By breaking the color barrier in basketball, Jackie Robinson was able to enlighten the American people of the kind of racism that has been going on for a very long time. The disjuncture between the American ideal of equalities and liberty and the reality of racism, discrimination and segregation, was evident. America is known to have people who belong to different cultures and background. Such issues have been experienced for a very long time, yet no one came out publicly to fight for the rights of others. Jackie Robinson used his accomplishment as a professional basketball player to fight for the right of the black in the American history. As Wilson describe it in the book, Robison, suffered through five different types of the personal and political disaster of a huge magnitude that could easily destroy the life of the weak boy. Although he went through all those challenges, Robison did not lose hope of one day becoming one of the people that would fight for the right of the black community. The author explains that driving force that motivates him to work even harder in his career was the issue that was affecting his people (Wilson, 45). He waited for the elective members to try to enlighten the world of the situations of the black community, but every elective member forgot about them immediately they attain those positions.
John R.M. Wilson's book about the American dilemma portrays how Jackie Robinson's life changed his career in basketball to shine a light in the struggles faced by nations. Jackie Robinson brought the American face to face with the dilemma that had led to many struggles throughout the American history. Such struggles included inequality between people with different skin colors, discriminations, separation of different racial groups and racial prejudice.

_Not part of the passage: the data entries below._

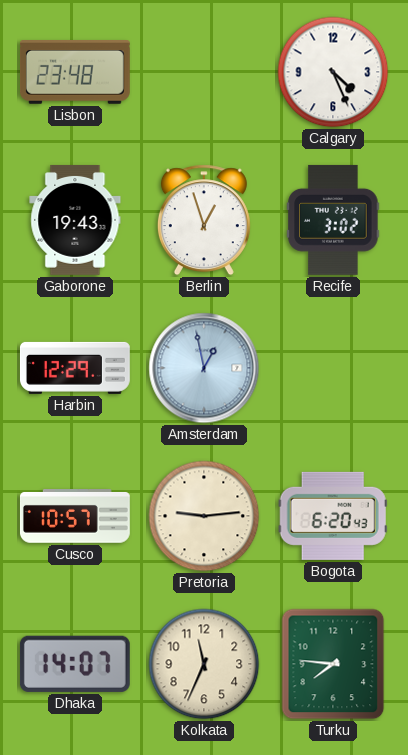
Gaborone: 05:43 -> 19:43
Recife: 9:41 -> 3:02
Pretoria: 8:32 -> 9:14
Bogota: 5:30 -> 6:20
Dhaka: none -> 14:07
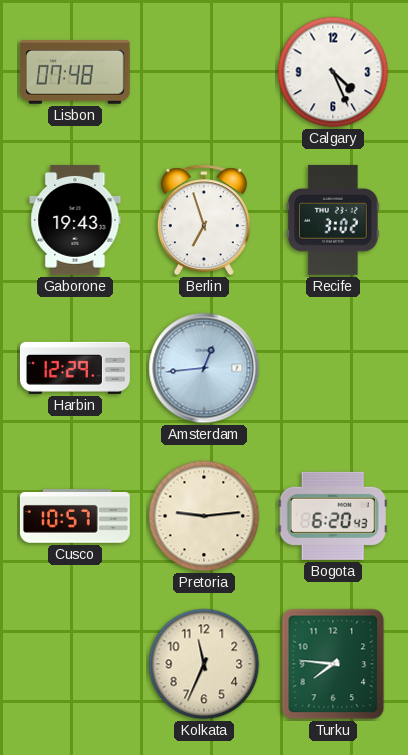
Lisbon: 23:48 -> 07:48
Berlin: 12:57 -> 6:57
Amsterdam: 12:58 -> 12:44
Dhaka: 14:07 -> none
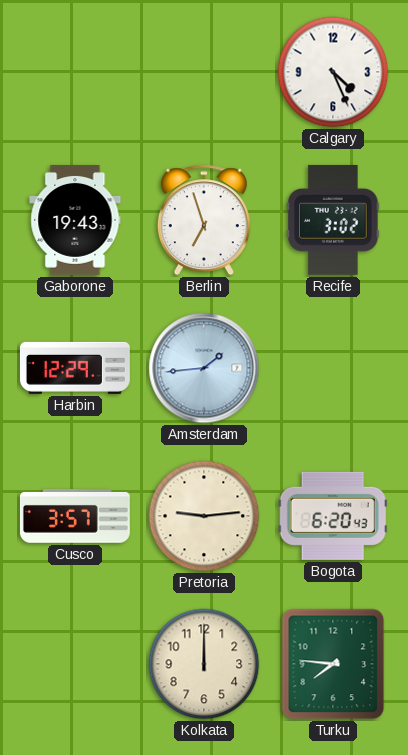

Jackie Robinsons wife, Rachael and three children lived in the countryside in Stamford where they would hold swimming parties and invite friends over for ice-skating and playing hockey. Jackie was no different from other players since he had his shares of highs and lows in the field. His dedication as a baseball player got him an award as the most valuable player in the National League. At his mid-thirties, he became more recognized when the Dodgers won the World Series against the New York Yankees. Jackie Robinson career started when he was still young. He used to see how the grown up were playing and believed that he can do better. This motivated him to be one of the best players in the country.
Overall, the biography is filled with Robison achievements from the time he started his career until when he retired. This was to help motivate the young generation of the black community; they can also achieve their dream despite the many challenges that they experience. Robinson mother was his biggest motivator while he was a young person. She was dedicated to working hard to ensure that Robinson was able to attend school and have the basic needs of any normal child. Her mother was known to have come from a humble background and could not afford many luxuries like other people. She had to work extra harder for her to be able to provide for her family. Although they were the only black people living in that region, Mallie, Robison mother ensured that she never received any complaints from their neighbors regarding the behaviors of her children. She raised them to be very discipline and respected all the members of the society. From time to time, Malie reminded her five children the type of racism that the country was experiencing and showed them the right manner of behaving for them to avoid any conflicting issues with the white. This aspect greatly motivated Robison as he promised her mother that he would liberate her from that kind of poverty. Her mother usually ensured that he attend the church service for him to grow up as a religious person.
Wilson, John R. M. Jackie Robinson and the American Dilemma. New York: Longman, 2010. Print.